> **Stored entries**
== Segment start ==
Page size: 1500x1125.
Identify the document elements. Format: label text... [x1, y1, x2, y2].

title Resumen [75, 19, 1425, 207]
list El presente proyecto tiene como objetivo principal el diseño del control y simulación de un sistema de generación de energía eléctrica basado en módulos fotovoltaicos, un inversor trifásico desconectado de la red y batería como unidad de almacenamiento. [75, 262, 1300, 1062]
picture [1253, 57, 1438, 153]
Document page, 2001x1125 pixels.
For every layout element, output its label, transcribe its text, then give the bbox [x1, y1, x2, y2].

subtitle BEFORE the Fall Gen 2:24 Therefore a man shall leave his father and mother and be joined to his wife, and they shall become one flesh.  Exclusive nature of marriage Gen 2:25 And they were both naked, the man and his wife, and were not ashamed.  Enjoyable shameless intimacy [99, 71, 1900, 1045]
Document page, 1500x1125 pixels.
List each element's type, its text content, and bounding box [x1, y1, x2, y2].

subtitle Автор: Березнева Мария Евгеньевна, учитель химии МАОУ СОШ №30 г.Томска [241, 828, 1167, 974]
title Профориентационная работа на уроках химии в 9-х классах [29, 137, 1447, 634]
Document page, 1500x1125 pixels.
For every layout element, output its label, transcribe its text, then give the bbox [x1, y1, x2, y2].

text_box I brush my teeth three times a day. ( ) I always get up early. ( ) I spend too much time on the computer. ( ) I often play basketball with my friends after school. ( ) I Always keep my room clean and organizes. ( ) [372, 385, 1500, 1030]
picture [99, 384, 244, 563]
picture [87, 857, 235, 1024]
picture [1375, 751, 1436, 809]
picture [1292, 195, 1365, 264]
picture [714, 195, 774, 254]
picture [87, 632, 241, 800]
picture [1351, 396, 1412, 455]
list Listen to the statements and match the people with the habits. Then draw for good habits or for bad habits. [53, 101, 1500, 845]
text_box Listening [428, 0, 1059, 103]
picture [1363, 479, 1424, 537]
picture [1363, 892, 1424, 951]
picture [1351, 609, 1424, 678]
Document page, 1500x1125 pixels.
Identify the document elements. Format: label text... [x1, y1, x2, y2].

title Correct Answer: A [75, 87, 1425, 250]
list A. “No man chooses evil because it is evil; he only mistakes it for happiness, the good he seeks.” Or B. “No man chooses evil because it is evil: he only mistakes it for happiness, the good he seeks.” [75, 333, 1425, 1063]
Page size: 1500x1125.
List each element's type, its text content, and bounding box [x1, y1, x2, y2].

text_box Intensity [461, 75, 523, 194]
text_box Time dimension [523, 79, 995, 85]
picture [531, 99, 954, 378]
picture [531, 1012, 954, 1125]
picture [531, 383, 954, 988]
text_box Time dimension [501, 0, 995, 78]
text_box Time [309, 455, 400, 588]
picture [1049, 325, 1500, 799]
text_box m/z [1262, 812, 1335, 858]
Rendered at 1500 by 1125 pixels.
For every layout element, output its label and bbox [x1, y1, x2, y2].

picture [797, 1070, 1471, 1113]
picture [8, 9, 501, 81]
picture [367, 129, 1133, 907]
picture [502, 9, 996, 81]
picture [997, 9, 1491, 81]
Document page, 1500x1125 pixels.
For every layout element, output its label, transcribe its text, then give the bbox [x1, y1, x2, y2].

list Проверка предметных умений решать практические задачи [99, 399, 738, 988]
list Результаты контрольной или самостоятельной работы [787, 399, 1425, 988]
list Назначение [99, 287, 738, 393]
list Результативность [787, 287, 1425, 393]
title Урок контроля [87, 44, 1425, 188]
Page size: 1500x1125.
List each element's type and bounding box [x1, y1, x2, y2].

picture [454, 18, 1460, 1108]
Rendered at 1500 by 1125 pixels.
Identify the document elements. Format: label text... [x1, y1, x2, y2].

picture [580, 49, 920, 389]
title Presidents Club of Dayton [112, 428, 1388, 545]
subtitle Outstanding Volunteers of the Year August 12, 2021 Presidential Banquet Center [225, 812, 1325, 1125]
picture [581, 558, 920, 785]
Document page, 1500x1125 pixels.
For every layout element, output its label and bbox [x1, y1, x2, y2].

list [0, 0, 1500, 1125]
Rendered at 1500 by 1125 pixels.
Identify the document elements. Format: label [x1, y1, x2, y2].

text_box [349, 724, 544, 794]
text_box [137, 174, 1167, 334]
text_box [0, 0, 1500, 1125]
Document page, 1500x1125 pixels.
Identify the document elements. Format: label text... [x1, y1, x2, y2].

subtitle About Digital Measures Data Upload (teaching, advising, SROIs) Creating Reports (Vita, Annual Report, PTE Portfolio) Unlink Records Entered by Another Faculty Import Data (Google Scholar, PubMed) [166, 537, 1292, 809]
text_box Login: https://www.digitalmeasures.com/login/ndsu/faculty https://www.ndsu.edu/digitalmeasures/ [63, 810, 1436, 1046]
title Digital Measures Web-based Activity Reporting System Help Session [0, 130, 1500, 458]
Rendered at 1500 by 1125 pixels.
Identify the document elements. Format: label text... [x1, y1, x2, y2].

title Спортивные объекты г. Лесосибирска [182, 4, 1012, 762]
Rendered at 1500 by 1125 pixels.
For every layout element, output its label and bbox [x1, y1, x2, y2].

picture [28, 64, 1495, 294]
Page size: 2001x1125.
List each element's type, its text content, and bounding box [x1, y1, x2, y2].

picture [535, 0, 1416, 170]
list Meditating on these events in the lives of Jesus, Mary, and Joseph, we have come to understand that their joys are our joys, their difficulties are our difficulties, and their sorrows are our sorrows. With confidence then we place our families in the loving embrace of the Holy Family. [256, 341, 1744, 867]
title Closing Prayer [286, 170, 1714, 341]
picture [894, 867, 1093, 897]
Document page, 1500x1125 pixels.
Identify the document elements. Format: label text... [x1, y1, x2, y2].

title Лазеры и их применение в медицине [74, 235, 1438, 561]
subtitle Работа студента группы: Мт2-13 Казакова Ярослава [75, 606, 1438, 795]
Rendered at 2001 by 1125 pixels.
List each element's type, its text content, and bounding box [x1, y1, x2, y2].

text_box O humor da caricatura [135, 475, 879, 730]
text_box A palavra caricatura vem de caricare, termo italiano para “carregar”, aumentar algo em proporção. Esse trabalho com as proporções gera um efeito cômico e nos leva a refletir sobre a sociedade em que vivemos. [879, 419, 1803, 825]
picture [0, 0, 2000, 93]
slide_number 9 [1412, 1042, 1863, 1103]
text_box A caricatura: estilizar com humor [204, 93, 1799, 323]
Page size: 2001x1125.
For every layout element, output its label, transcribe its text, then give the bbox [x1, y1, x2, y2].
== Segment end ==
> **Job item**
Return all of the above records exactly, leaving no line out.

> **Response area**
Page size: 1500x1125.
Identify the document elements. Format: label text... [x1, y1, x2, y2].

title Resumen [75, 19, 1425, 207]
list El presente proyecto tiene como objetivo principal el diseño del control y simulación de un sistema de generación de energía eléctrica basado en módulos fotovoltaicos, un inversor trifásico desconectado de la red y batería como unidad de almacenamiento. [75, 262, 1300, 1062]
picture [1253, 57, 1438, 153]
Document page, 2001x1125 pixels.
For every layout element, output its label, transcribe its text, then give the bbox [x1, y1, x2, y2].

subtitle BEFORE the Fall Gen 2:24 Therefore a man shall leave his father and mother and be joined to his wife, and they shall become one flesh.  Exclusive nature of marriage Gen 2:25 And they were both naked, the man and his wife, and were not ashamed.  Enjoyable shameless intimacy [99, 71, 1900, 1045]
Document page, 1500x1125 pixels.
List each element's type, its text content, and bounding box [x1, y1, x2, y2].

subtitle Автор: Березнева Мария Евгеньевна, учитель химии МАОУ СОШ №30 г.Томска [241, 828, 1167, 974]
title Профориентационная работа на уроках химии в 9-х классах [29, 137, 1447, 634]
Document page, 1500x1125 pixels.
For every layout element, output its label, transcribe its text, then give the bbox [x1, y1, x2, y2].

text_box I brush my teeth three times a day. ( ) I always get up early. ( ) I spend too much time on the computer. ( ) I often play basketball with my friends after school. ( ) I Always keep my room clean and organizes. ( ) [372, 385, 1500, 1030]
picture [99, 384, 244, 563]
picture [87, 857, 235, 1024]
picture [1375, 751, 1436, 809]
picture [1292, 195, 1365, 264]
picture [714, 195, 774, 254]
picture [87, 632, 241, 800]
picture [1351, 396, 1412, 455]
list Listen to the statements and match the people with the habits. Then draw for good habits or for bad habits. [53, 101, 1500, 845]
text_box Listening [428, 0, 1059, 103]
picture [1363, 479, 1424, 537]
picture [1363, 892, 1424, 951]
picture [1351, 609, 1424, 678]
Document page, 1500x1125 pixels.
Identify the document elements. Format: label text... [x1, y1, x2, y2].

title Correct Answer: A [75, 87, 1425, 250]
list A. “No man chooses evil because it is evil; he only mistakes it for happiness, the good he seeks.” Or B. “No man chooses evil because it is evil: he only mistakes it for happiness, the good he seeks.” [75, 333, 1425, 1063]
Page size: 1500x1125.
List each element's type, its text content, and bounding box [x1, y1, x2, y2].

text_box Intensity [461, 75, 523, 194]
text_box Time dimension [523, 79, 995, 85]
picture [531, 99, 954, 378]
picture [531, 1012, 954, 1125]
picture [531, 383, 954, 988]
text_box Time dimension [501, 0, 995, 78]
text_box Time [309, 455, 400, 588]
picture [1049, 325, 1500, 799]
text_box m/z [1262, 812, 1335, 858]
Rendered at 1500 by 1125 pixels.
For every layout element, output its label and bbox [x1, y1, x2, y2].

picture [797, 1070, 1471, 1113]
picture [8, 9, 501, 81]
picture [367, 129, 1133, 907]
picture [502, 9, 996, 81]
picture [997, 9, 1491, 81]
Document page, 1500x1125 pixels.
For every layout element, output its label, transcribe its text, then give the bbox [x1, y1, x2, y2].

list Проверка предметных умений решать практические задачи [99, 399, 738, 988]
list Результаты контрольной или самостоятельной работы [787, 399, 1425, 988]
list Назначение [99, 287, 738, 393]
list Результативность [787, 287, 1425, 393]
title Урок контроля [87, 44, 1425, 188]
Page size: 1500x1125.
List each element's type and bounding box [x1, y1, x2, y2].

picture [454, 18, 1460, 1108]
Rendered at 1500 by 1125 pixels.
Identify the document elements. Format: label text... [x1, y1, x2, y2].

picture [580, 49, 920, 389]
title Presidents Club of Dayton [112, 428, 1388, 545]
subtitle Outstanding Volunteers of the Year August 12, 2021 Presidential Banquet Center [225, 812, 1325, 1125]
picture [581, 558, 920, 785]
Document page, 1500x1125 pixels.
For every layout element, output its label and bbox [x1, y1, x2, y2].

list [0, 0, 1500, 1125]
Rendered at 1500 by 1125 pixels.
Identify the document elements. Format: label [x1, y1, x2, y2].

text_box [349, 724, 544, 794]
text_box [137, 174, 1167, 334]
text_box [0, 0, 1500, 1125]
Document page, 1500x1125 pixels.
Identify the document elements. Format: label text... [x1, y1, x2, y2].

subtitle About Digital Measures Data Upload (teaching, advising, SROIs) Creating Reports (Vita, Annual Report, PTE Portfolio) Unlink Records Entered by Another Faculty Import Data (Google Scholar, PubMed) [166, 537, 1292, 809]
text_box Login: https://www.digitalmeasures.com/login/ndsu/faculty https://www.ndsu.edu/digitalmeasures/ [63, 810, 1436, 1046]
title Digital Measures Web-based Activity Reporting System Help Session [0, 130, 1500, 458]
Rendered at 1500 by 1125 pixels.
Identify the document elements. Format: label text... [x1, y1, x2, y2].

title Спортивные объекты г. Лесосибирска [182, 4, 1012, 762]
Rendered at 1500 by 1125 pixels.
For every layout element, output its label and bbox [x1, y1, x2, y2].

picture [28, 64, 1495, 294]
Page size: 2001x1125.
List each element's type, its text content, and bounding box [x1, y1, x2, y2].

picture [535, 0, 1416, 170]
list Meditating on these events in the lives of Jesus, Mary, and Joseph, we have come to understand that their joys are our joys, their difficulties are our difficulties, and their sorrows are our sorrows. With confidence then we place our families in the loving embrace of the Holy Family. [256, 341, 1744, 867]
title Closing Prayer [286, 170, 1714, 341]
picture [894, 867, 1093, 897]
Document page, 1500x1125 pixels.
Identify the document elements. Format: label text... [x1, y1, x2, y2].

title Лазеры и их применение в медицине [74, 235, 1438, 561]
subtitle Работа студента группы: Мт2-13 Казакова Ярослава [75, 606, 1438, 795]
Rendered at 2001 by 1125 pixels.
List each element's type, its text content, and bounding box [x1, y1, x2, y2].

text_box O humor da caricatura [135, 475, 879, 730]
text_box A palavra caricatura vem de caricare, termo italiano para “carregar”, aumentar algo em proporção. Esse trabalho com as proporções gera um efeito cômico e nos leva a refletir sobre a sociedade em que vivemos. [879, 419, 1803, 825]
picture [0, 0, 2000, 93]
slide_number 9 [1412, 1042, 1863, 1103]
text_box A caricatura: estilizar com humor [204, 93, 1799, 323]
Page size: 2001x1125.
For every layout element, output its label, transcribe its text, then give the bbox [x1, y1, x2, y2].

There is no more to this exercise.